Gene expression levels of the targeted genes also did not show a clear change upon gRNA expression as determined by qPCR (supplementary figure 2B).
The chromatin around the targeted SLC2A1 and PDK1 promoters can be enriched for in pull outs Before looking at the protein level, the ability to enrich for the desired stretch of chromatin had to be determined for the constructs. This was done by means of a chromatin immunoprecipitation (ChIP), using streptavidin coated beads to pull out the biotinylated avi-tagged dCas9. Of each of the 10
constructs per gene, 4 x 106 cells were crosslinked with formaldehyde. After washing and nuclear isolation, equal volumes of all samples were mixed and biotinylated proteins were precipitated overnight following sonication. Subsequent washing and DNA purification yielded the input for a qPCR using primers against the specific genomic regions (for primer sequences see supplementary table I).

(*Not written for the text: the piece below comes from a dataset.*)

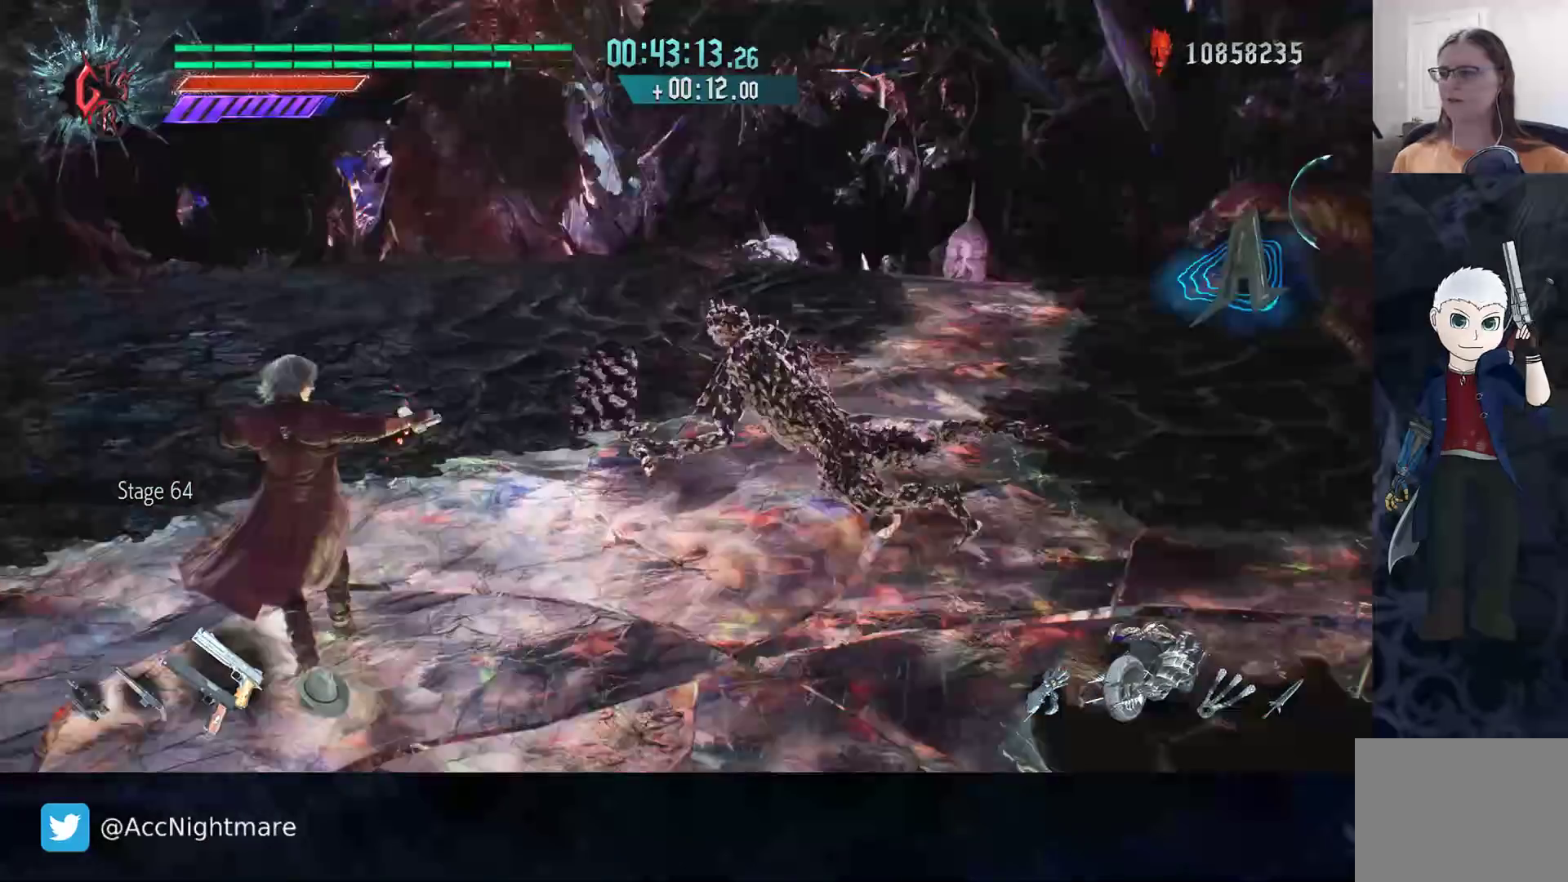
{"buttons": [], "left_stick": "center", "right_stick": "center", "events": []}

As anticipated, the qPCR showed enrichment for the desired genomic locus in both the gene sets (figure 4). Both genes were probed with 2 primer sets, with the SLC2A1 performing equally well in both sets. For PDK1 there did appear to be a difference between the primer pairs. A potential explanation for that could be the position of the primer pairs relative to the guide binding sequence, as will be discussed later on. Since there was no enrichment for PDK1 chromatin in the SLC2A1 PCRs and vice-versa, it is likely the constructs precipitate not just any chromatin but specifically the region targeted.
Figure 3. Construction of cell lines expressing both dCas9 and gRNAs. A) Schematic representation of pLsgRNA.
The guide RNA fused to the scaffold section was expressed from a human U6 promoter, while the Blueberry expression originated from a separate phosphoglycerate kinase (PGK) promoter. B) Percentage of double positive cells (both GFP and Blueberry) upon transfection of K562 with gRNA targeting either the SLC2A1 or PDK1 locus, or scrambled control. For each construct pure virus was tested along with a 5x or 25x dilution. C) Representative images of sorted dCas9 cells expressing gRNA constructs. GFP and Blueberry expression are plotted and percentages of double positive cells are indicated. Re-analysis of sorted cells (S1-R and P6-R plots) indicate sorting is at least 96.5% accurate. For images of more cell lines see supplementary figure 1.
Figure 4. Pooled samples for SLC2A1 and PDK1 constructs enrich for the targeted chromatin, as analysed by two primer sets. qPCR analysis on DNA purified from streptavidin pull-down of combined PDK1 (or SLC2A1) constructs or control reveals enrichment of target DNA relative to input. For SLC2A1 both primer sets yield similar results. For PDK1 only the second primer pair gives distinct values for the different samples. As expected, there is no enrichment for SLC2A1 chromatin in the P-constructs and vice-versa. All samples measured in triplo.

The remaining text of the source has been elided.